Chapter 2\ Growing up with Vidaylin

My father had a subscription to a magazine called Pharmacy International. The title naturally gives the impression that this magazine would have been of no interest to a seven-year-old boy. Yet I am certain that I was the happiest member of the family when the postman arrived to deliver the familiar brown envelope with its inviting red lettering.

Then came the wait for my father to return in the evening, the family dinner, and finally he would rip open the envelope, browse through the magazine and put it on his desk for a proper read at the weekend. At that moment, I remember almost attacking the magazine, quickly flipping through the pages to find the Vidaylin Multivitamin ad and the new illustration it had used to bring alive its ongoing headline: “He’s heard the call for Vidaylin.”

I appreciated the witty Vidaylin messages well before I discovered the reason for them being in Pharmacy International, and a great deal of time before I learned what advertising was. In fact, a few years later my eagerness to await my father’s magazine accompanied me when I began to greatly look forward to my mother’s visits to the house of our neighbor – her uncle and Aley’s cherished family doctor. Choucri Baroody had two teenage sons and a daughter who had an impressive collection of American comic magazines. There I was introduced to Archie, Little Lulu, and Captain Marvel.

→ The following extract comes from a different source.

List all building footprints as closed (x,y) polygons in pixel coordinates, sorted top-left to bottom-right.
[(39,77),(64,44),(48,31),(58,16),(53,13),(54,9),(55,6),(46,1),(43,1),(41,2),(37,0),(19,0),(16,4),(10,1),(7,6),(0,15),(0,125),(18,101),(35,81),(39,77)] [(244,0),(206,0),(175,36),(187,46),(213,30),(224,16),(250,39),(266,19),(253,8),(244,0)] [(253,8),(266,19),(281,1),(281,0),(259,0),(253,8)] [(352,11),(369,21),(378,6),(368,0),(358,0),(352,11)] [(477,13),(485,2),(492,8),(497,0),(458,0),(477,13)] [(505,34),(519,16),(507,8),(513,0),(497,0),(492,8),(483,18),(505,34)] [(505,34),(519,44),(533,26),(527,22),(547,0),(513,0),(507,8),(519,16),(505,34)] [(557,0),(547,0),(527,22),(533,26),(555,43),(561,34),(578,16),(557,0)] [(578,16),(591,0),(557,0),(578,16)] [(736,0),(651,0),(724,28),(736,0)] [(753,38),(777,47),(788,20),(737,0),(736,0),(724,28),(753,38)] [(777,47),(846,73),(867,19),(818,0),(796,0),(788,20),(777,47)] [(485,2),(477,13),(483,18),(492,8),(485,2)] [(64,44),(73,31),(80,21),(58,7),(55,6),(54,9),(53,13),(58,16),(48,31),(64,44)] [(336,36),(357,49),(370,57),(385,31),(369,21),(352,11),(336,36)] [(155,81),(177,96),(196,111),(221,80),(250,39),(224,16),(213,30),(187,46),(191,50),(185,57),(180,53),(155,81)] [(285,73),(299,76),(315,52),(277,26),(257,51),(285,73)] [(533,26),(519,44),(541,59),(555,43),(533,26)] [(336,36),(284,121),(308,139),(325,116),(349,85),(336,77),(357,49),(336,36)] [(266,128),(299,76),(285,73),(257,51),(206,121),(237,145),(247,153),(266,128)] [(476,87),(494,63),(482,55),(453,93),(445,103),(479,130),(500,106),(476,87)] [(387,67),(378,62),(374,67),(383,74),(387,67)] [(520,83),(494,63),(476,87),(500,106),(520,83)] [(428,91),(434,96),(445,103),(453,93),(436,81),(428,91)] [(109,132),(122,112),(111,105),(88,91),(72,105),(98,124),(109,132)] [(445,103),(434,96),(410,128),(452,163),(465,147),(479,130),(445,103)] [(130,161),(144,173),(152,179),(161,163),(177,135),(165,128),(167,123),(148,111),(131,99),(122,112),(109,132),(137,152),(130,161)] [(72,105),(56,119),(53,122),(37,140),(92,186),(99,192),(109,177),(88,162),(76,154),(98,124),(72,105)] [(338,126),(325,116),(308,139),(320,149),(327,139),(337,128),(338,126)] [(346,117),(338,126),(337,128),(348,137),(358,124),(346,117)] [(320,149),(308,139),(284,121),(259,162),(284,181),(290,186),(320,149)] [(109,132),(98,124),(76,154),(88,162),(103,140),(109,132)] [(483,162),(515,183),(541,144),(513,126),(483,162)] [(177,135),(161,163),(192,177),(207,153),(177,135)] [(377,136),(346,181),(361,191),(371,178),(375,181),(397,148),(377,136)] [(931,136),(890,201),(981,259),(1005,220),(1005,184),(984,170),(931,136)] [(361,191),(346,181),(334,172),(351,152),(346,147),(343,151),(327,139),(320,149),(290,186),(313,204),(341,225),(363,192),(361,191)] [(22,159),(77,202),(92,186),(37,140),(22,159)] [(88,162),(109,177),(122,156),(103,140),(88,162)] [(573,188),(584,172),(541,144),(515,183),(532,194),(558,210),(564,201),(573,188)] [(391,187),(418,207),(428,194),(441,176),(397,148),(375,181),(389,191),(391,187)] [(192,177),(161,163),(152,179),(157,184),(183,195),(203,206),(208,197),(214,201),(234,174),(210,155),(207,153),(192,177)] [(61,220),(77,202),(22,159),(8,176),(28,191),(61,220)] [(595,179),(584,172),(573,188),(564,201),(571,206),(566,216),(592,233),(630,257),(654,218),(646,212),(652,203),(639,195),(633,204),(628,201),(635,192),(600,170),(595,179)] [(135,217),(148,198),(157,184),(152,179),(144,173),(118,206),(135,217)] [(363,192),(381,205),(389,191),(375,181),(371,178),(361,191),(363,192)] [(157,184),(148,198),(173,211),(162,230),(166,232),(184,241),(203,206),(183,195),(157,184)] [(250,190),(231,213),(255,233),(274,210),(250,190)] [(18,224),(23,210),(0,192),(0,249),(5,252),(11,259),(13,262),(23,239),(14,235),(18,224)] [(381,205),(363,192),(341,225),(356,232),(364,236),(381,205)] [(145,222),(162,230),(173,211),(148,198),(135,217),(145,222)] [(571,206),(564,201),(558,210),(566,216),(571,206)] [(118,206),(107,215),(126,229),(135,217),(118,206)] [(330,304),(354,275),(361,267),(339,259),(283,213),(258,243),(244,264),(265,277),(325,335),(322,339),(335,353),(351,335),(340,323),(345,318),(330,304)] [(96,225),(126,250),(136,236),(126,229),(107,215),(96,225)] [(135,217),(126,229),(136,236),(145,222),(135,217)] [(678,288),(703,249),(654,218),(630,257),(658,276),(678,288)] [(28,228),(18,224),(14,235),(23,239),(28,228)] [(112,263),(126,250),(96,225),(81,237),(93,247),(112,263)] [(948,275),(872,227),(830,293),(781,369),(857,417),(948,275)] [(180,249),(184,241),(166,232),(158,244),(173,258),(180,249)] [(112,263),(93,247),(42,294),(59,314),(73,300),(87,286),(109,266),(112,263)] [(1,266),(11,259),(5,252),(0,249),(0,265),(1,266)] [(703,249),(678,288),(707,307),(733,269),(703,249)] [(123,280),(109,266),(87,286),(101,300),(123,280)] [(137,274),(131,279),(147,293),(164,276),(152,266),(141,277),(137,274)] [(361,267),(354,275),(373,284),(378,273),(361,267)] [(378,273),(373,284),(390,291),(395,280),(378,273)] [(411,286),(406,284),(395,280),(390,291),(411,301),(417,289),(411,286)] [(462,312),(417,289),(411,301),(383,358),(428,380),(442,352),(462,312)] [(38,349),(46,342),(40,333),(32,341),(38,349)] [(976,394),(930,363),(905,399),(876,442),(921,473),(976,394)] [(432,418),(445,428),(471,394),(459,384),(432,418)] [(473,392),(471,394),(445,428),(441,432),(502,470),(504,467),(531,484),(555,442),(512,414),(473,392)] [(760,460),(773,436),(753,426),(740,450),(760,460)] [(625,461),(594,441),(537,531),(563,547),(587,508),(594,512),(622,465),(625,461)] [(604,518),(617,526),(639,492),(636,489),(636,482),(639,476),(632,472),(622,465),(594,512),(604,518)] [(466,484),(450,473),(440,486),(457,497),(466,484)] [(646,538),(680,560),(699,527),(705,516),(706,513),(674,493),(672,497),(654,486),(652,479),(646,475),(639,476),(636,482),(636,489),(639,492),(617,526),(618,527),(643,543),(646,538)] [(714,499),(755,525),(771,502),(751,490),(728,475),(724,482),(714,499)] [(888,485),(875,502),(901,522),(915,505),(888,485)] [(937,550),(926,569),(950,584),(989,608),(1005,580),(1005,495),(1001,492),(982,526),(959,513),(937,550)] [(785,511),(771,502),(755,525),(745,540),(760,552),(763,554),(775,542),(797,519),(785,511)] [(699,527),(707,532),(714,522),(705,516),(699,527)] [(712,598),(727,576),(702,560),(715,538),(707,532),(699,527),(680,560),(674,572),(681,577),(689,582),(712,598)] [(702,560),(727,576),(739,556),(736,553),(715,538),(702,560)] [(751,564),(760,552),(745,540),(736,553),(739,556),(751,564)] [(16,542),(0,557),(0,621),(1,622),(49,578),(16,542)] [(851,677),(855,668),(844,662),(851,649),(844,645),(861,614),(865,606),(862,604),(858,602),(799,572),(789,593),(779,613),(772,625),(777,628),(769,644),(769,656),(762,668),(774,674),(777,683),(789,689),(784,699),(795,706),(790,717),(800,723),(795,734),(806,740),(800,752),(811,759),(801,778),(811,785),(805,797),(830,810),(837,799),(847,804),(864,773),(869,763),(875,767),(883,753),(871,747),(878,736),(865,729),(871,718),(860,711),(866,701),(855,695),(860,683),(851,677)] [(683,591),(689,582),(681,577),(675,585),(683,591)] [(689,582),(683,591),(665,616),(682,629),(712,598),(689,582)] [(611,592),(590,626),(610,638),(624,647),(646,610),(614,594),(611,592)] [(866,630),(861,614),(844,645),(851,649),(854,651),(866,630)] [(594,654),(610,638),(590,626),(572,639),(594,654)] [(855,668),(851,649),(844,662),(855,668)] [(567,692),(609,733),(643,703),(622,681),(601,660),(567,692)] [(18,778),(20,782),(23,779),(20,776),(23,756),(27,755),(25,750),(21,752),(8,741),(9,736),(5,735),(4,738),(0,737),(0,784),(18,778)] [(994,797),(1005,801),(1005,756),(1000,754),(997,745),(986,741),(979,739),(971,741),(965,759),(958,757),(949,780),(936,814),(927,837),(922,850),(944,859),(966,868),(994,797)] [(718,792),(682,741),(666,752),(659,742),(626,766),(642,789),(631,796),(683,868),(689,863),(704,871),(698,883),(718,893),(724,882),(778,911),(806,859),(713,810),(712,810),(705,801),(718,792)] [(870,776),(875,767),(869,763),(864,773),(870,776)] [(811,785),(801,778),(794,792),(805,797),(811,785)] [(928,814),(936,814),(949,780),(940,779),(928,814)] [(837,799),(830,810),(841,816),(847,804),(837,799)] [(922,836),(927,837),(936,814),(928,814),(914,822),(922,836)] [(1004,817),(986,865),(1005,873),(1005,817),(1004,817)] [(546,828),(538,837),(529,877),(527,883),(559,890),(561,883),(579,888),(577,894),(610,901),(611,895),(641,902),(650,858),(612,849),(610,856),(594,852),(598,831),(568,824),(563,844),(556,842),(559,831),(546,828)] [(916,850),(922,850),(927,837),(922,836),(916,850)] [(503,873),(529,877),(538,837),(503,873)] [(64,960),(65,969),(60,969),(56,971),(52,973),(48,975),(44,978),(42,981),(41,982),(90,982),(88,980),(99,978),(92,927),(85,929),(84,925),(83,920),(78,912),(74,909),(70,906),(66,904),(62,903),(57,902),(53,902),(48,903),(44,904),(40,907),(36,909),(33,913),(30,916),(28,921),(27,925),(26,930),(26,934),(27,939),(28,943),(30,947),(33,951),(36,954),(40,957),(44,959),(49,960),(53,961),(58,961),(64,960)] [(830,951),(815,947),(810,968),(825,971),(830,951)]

That summer, having witnessed my budding interest in comic books, my mother enrolled me in a bookstore program that allowed kids of my age to flip through the various Tin Tin books while seated on the floor next to the children’s books section. Then Sindbad started to publish out of Cairo, and I was once again hooked to a new character, enthralled with a new story and all its heroes, from TohToh to Safwan and Aunt Moushira.

Growing up amongst all these iconic and unforgettable characters had a great influence on my passion for drawing. My parents encouraged that passion and enrolled me in private drawing lessons with the police sergeant Ali Koubaisy, who worked at the gendarme station in Aley and was known to be an amateur painter. The walls of our garden would become the talk of the town, and cousins who emigrated with their parents during the Lebanese Civil War would come looking for my wall cartoons when they visited in later years. Even the glass partitions on the pediatrics’ floor of the American University Hospital carried my cartoons between 1982 – the year my second son broke his leg and was hospitalized there – and 2009, when the floor was renovated.